Argued November 7, 1951.
Decided January 28, 1952.
Richard M. FitzSimmons and Winthrop, Stimson, Putnam & Roberts, all of New York City, for appellant.
Frank J. Parker, U. S. Atty., Brooklyn, N. Y. (George W. Percy, Jr., and Phillip J. Hirsch, Asst. U. S. Attys., Brooklyn, N. Y., of counsel), for appellee.
Before SWAN and FRANK, Circuit Judges and COXE, District Judge.
SWAN, Chief Judge.
This is an appeal from an order denying the appellant's motion under 28 U.S.C.A. § 2255 to vacate a sentence of 18 months' imprisonment imposed in March 1943 on plea of guilty to an indictment which charged him with forging a postal money order and uttering the same in violation of 18 U.S.C.A. § 347 (1940 ed.)1. No appeal was taken and he duly served this sentence. He is currently confined under a state conviction of grand larceny to which he pleaded guilty in the County Court, Kings County, on November 27, 1945 and for which he was sentenced to a long imprisonment as a second offender, N.Y.Penal Law, McK. Consol.Laws, c. 40, § 1941, because of his prior federal conviction. In June 1949 he was released on parole but on November 23, 1949 was returned to prison because of forgery committed while on parole. The appellant's motion, filed November 8, 1950, alleges that his federal conviction is void because his plea of guilt was made without the assistance of counsel and without his having been informed of his constitutional right to such assistance. He was granted an oral hearing, at which he testified and was represented by court appointed counsel, before the same judge who had taken his plea and imposed the sentence. At the conclusion of the hearing the judge filed a written opinion in which he found that the defendant had understood the charges made against him and the punishment which might be imposed and had intelligently and competently waived his right to counsel.

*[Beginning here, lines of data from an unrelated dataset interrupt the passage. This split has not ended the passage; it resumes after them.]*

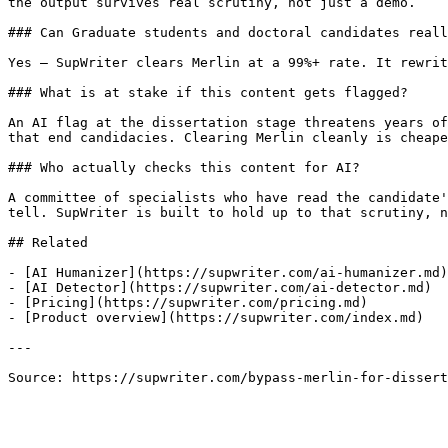
the output survives real scrutiny, not just a demo.

### Can Graduate students and doctoral candidates reall
Yes — SupWriter clears Merlin at a 99%+ rate. It rewrit
### What is at stake if this content gets flagged?

An AI flag at the dissertation stage threatens years of
that end candidacies. Clearing Merlin cleanly is cheape
### Who actually checks this content for AI?

A committee of specialists who have read the candidate'
tell. SupWriter is built to hold up to that scrutiny, n
## Related

- [AI Humanizer](https://supwriter.com/ai-humanizer.md)

- [AI Detector](https://supwriter.com/ai-detector.md)

- [Pricing](https://supwriter.com/pricing.md)

- [Product overview](https://supwriter.com/index.md)

---

Source: https://supwriter.com/bypass-merlin-for-dissert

On the appeal the appellant has been represented by assigned counsel to whom the court wishes to express its thanks and commendation for this public service ably performed.
Before we can reach the merits of the controversy we must determine whether the District Court had jurisdiction to entertain the appellant's motion. United States v. Bradford, 2 Cir., 1952, 194 F.2d 197. The question whether the remedy provided by section 2255 is available to a convicted defendant who has completely executed his sentence and been released from custody thereunder had not been decided by this court at the date of the hearing on the appellant's motion. We noted the existence of the question in United States v. Rockower, 2 Cir., 171 F.2d 423, 425, but did not find it necessary to determine it.2 It was, however, determined in United States v. Bradford, supra. In accord with that decision is Lopez v. United States, 9 Cir., 186 F.2d 707, affirming the lower court upon the authority of Crow v. United States, 9 Cir., 186 F.2d 704. Since the appellant was not in custody under the sentence his motion attacked, the District Court lacked jurisdiction to entertain it. Accordingly the order is reversed and the cause remanded with directions to dismiss the motion for lack of jurisdiction.
1. 1948 Revised Criminal Code, 18 U.S.C.A. § 500.
2. Cf. United States ex rel. Turpin v. Snyder, 2 Cir., 183 F.2d 742, where release from state imprisonment was sought by habeas corpus.